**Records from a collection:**
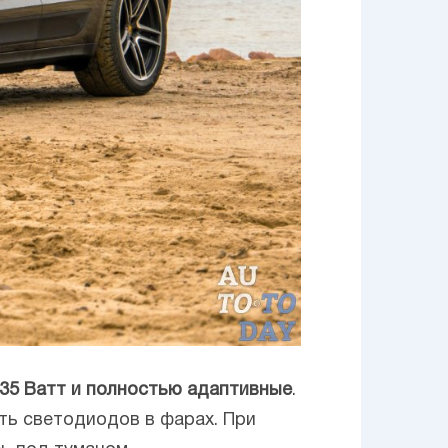
35 Ватт и полностью адаптивные
.
ть светодиодов в фарах. При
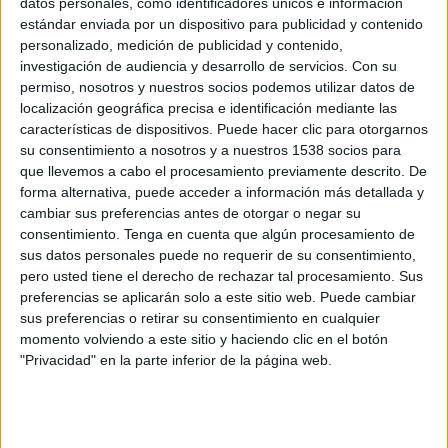
datos personales, como identificadores únicos e información
estándar enviada por un dispositivo para publicidad y contenido
Canal por confirmar
personalizado, medición de publicidad y contenido,
investigación de audiencia y desarrollo de servicios.
Con su
Miércoles, 2/09/2026
permiso, nosotros y nuestros socios podemos utilizar datos de
10:00
US Open WTA
localización geográfica precisa e identificación mediante las
características de dispositivos. Puede hacer clic para otorgarnos
2ª Ronda
su consentimiento a nosotros y a nuestros 1538 socios para
Grand Slam
que llevemos a cabo el procesamiento previamente descrito. De
Canal por confirmar
forma alternativa, puede acceder a información más detallada y
cambiar sus preferencias antes de otorgar o negar su
consentimiento.
Tenga en cuenta que algún procesamiento de
Más días
sus datos personales puede no requerir de su consentimiento,
pero usted tiene el derecho de rechazar tal procesamiento. Sus
preferencias se aplicarán solo a este sitio web. Puede cambiar
DATOS ESTADÍSTICOS DE US OPEN WTA EN TELEVISIÓN
sus preferencias o retirar su consentimiento en cualquier
EN PERÚ
momento volviendo a este sitio y haciendo clic en el botón
"Privacidad" en la parte inferior de la página web.
A fecha de hoy
6/08/2026
y desde que esta web recoge los datos
estadísticos de cuándo y dónde se televisan los partidos de
Tenis
de la
competición
US Open WTA
en
Perú
, que fue el
24/08/2025
, podemos dar
los siguientes datos:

**Work instruction:** Report each line in the records that contains the word "nosotros".

**Worked solution:**
permiso, nosotros y nuestros socios podemos utilizar datos de
su consentimiento a nosotros y a nuestros 1538 socios para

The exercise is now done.